Hidden Beams - Animals single

Release date: January 8th 2021

Artist Information

  • Label: self-released
  • Genre: Alternative Rock
  • Hometown: Brooklyn, NY
  • Influences: Syd Barrett, Vladimir Ussachevsky, Henry Threadgill
  • Sounds like: Weyes Blood, Pavo Pavo, Palm

Biography

“I felt like the opportunity to connect with others through music was missing from my life,” shares experimental progressive-rock composer Carlos Argon of his sonic laboratory project, Hidden Beams.

Carlos has released many albums, performed and recorded around the world, but Hidden Beams remains his outlet to channel his boldly adventurous musicality into a format that is broadly resonant. “I feel this way people have better access to the beauty and the healing I am trying to share,” he explains. Hidden Beams shines brightly with its upcoming single, “Animals.”

Signpost influences to the Hidden Beams aesthetic include a melding of the avant-garde and the pop-rock garde. Key artists in this mélange include Syd Barrett, Vladimir Ussachevsky, Henry Threadgill, alongside The Beatles, The Cure, David Bowie, and Jimi Hendrix, among others. Hidden Beams compositions are constructed from found sounds, improvisations, and composed sections. “Regardless of experimentation, the focus is always on creating healing, soothing and, sometimes, jarring songs. These songs serve as windows into confusion and acceptance, realization, and insight,” Carlos notes.

If there is a mission statement for the project it is that Hidden Beams is a metaphor for the invisible forces that shape our lives, these span polarities that drive us such as love and hate, healing and harming, and other’s energies that spur us into light or dip us into darkness.

New single, Animals, boasts an action-packed arrangement that cycles through atmospheric and urgent passages with both poise and potency. The song’s musical motifs feature lyrical piano melodic statements, meditative ambient layers, dense orchestrations with stately strings, an explosive dream break, and dreamy vocals.
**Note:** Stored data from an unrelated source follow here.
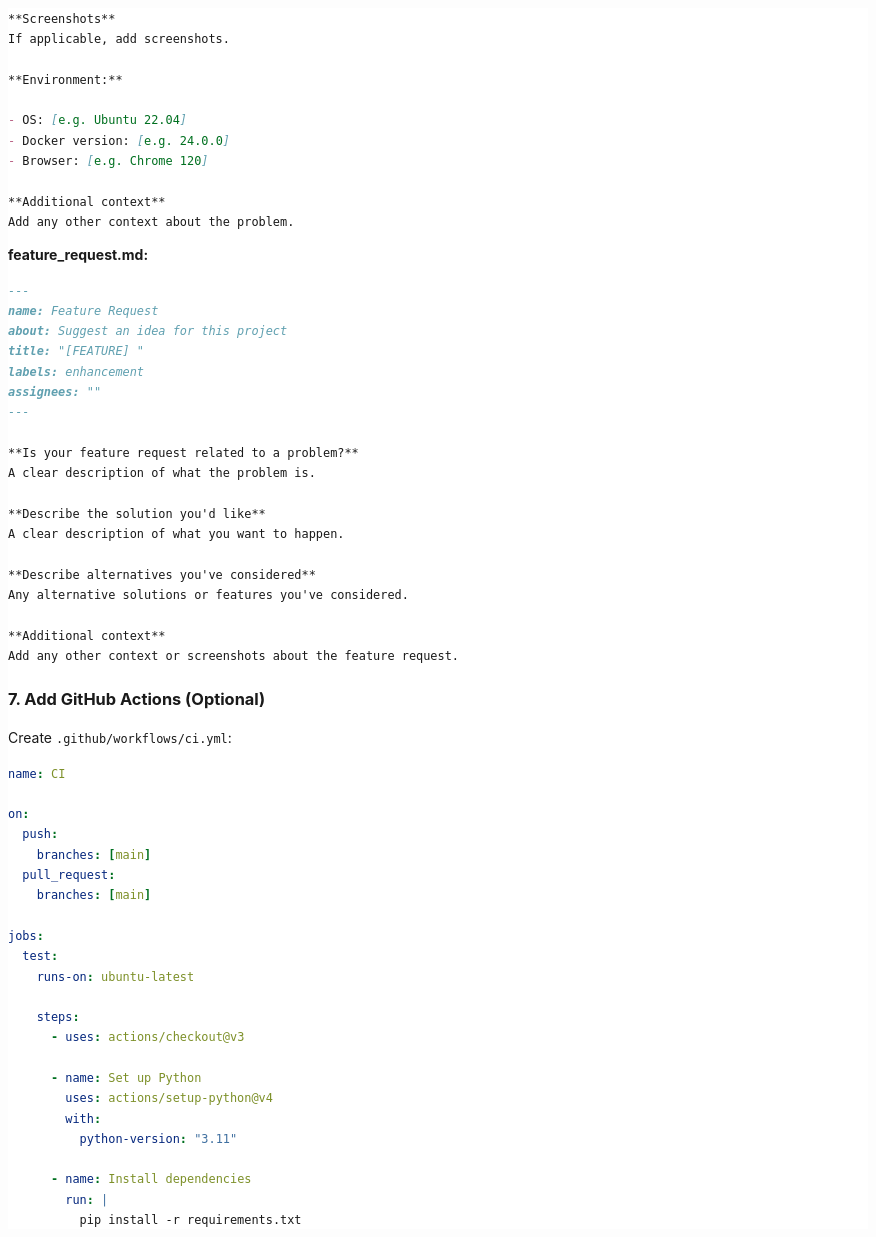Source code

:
 ```markdown
**Screenshots**
If applicable, add screenshots.

**Environment:**

- OS: [e.g. Ubuntu 22.04]
- Docker version: [e.g. 24.0.0]
- Browser: [e.g. Chrome 120]

**Additional context**
Add any other context about the problem.
```

**feature_request.md:**

```markdown
---
name: Feature Request
about: Suggest an idea for this project
title: "[FEATURE] "
labels: enhancement
assignees: ""
---

**Is your feature request related to a problem?**
A clear description of what the problem is.

**Describe the solution you'd like**
A clear description of what you want to happen.

**Describe alternatives you've considered**
Any alternative solutions or features you've considered.

**Additional context**
Add any other context or screenshots about the feature request.
```

### 7. Add GitHub Actions (Optional)

Create `.github/workflows/ci.yml`:

```yaml
name: CI

on:
  push:
    branches: [main]
  pull_request:
    branches: [main]

jobs:
  test:
    runs-on: ubuntu-latest

    steps:
      - uses: actions/checkout@v3

      - name: Set up Python
        uses: actions/setup-python@v4
        with:
          python-version: "3.11"

      - name: Install dependencies
        run: |
          pip install -r requirements.txt
```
It’s a thrilling ride, like an epic dark fairytale that recalls the theatricality of progressive rock opuses such as Pink Floyd’s “Atom Heart Mother” or Genesis’ “The Lamb Lies Down on Broadway.”

Conceptually, Animals oozes a lysergic searching mysticism. The opening lines read: Are they here or are we on our own/Couldn't tell you how or why I know/No/know. This is the timeless existential quandary of: are we alone in the universe?“The song is interspersed with questions of place, meaning and dreams,” Carlos reveals.

The song’s magical aura comes to vibrant life with its accompanying video, featuring visual artist Yoshi Sodeoka’s moving mystical painting video experience. Against surrealistic shapeshifting images with washes of bright color, Carlos performs a highly conceptual, choreographed modern dance laced with symbolic incantations and metaphoric spells. “My movements took inspiration from Bauhaus ballet to Butoh, from Kathak to Zulu,” Carlos says. “I filmed my movements in isolation due to the pandemic and sent them off to be warped and sculptured on Yoshi’s psychedelic digital canvas.”

Carlos self-produced “Animals,” and recorded the basics from his home studio enlisting, drummer James Knoerl for the dexterous drumming. He tracked the low end with producer / engineer / bassist Jeremy McDonald. Carlos lavishly embellished his orchestrations with additional string arrangements by composer Fraser A Campbell, and then reconvened with producer / engineer Eli Crews (tUnE-yArDs, Son Lux and Sean Lennon) for the final mixing and engineering. “Animals” was mastered at Abbey Roads studios by Christian Wright (Radiohead, Ed Sheeran, Franz Ferdinand, Blur, and the Oscar-winning score for Gravity).